▶ [YOUR GOAL]:
Exactly as written, return every line of the data below apart from the pictures.

(Camera calibration parameters)
*** Block opens ***

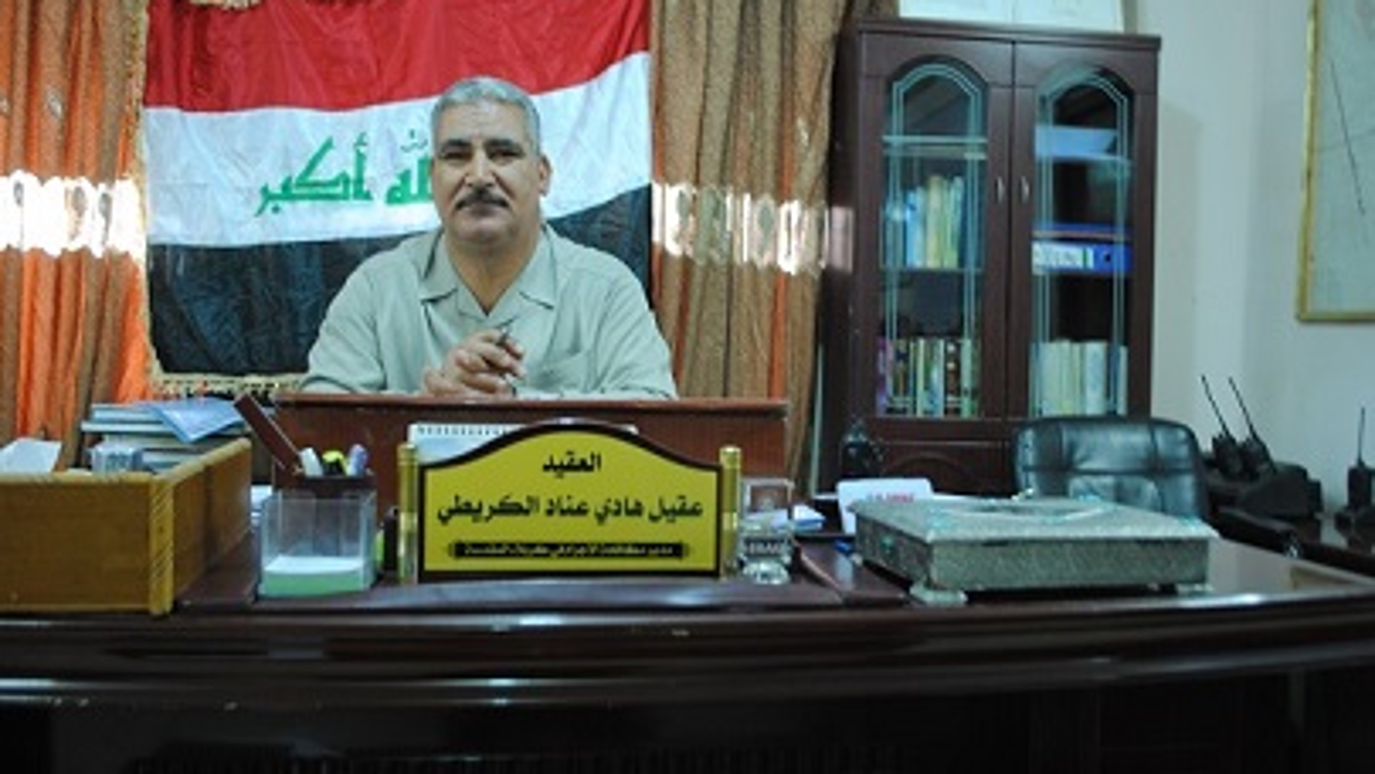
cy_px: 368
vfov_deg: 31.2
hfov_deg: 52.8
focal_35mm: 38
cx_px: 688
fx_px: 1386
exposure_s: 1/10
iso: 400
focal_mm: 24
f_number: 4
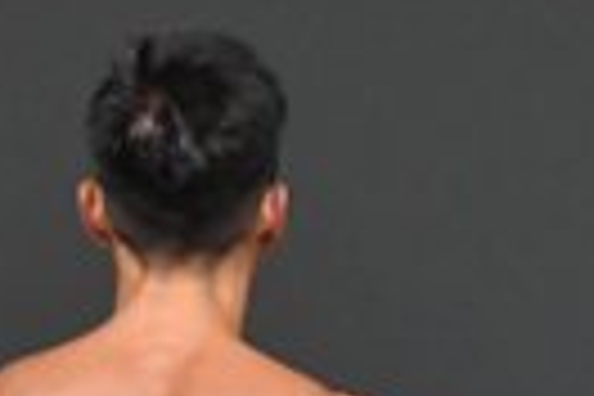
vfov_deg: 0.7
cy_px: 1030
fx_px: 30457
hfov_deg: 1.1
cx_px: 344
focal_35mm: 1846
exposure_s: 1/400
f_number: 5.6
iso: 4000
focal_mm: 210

*** Block closes ***

▶ [REPLY]:
cy_px: 368
vfov_deg: 31.2
hfov_deg: 52.8
focal_35mm: 38
cx_px: 688
fx_px: 1386
exposure_s: 1/10
iso: 400
focal_mm: 24
f_number: 4
vfov_deg: 0.7
cy_px: 1030
fx_px: 30457
hfov_deg: 1.1
cx_px: 344
focal_35mm: 1846
exposure_s: 1/400
f_number: 5.6
iso: 4000
focal_mm: 210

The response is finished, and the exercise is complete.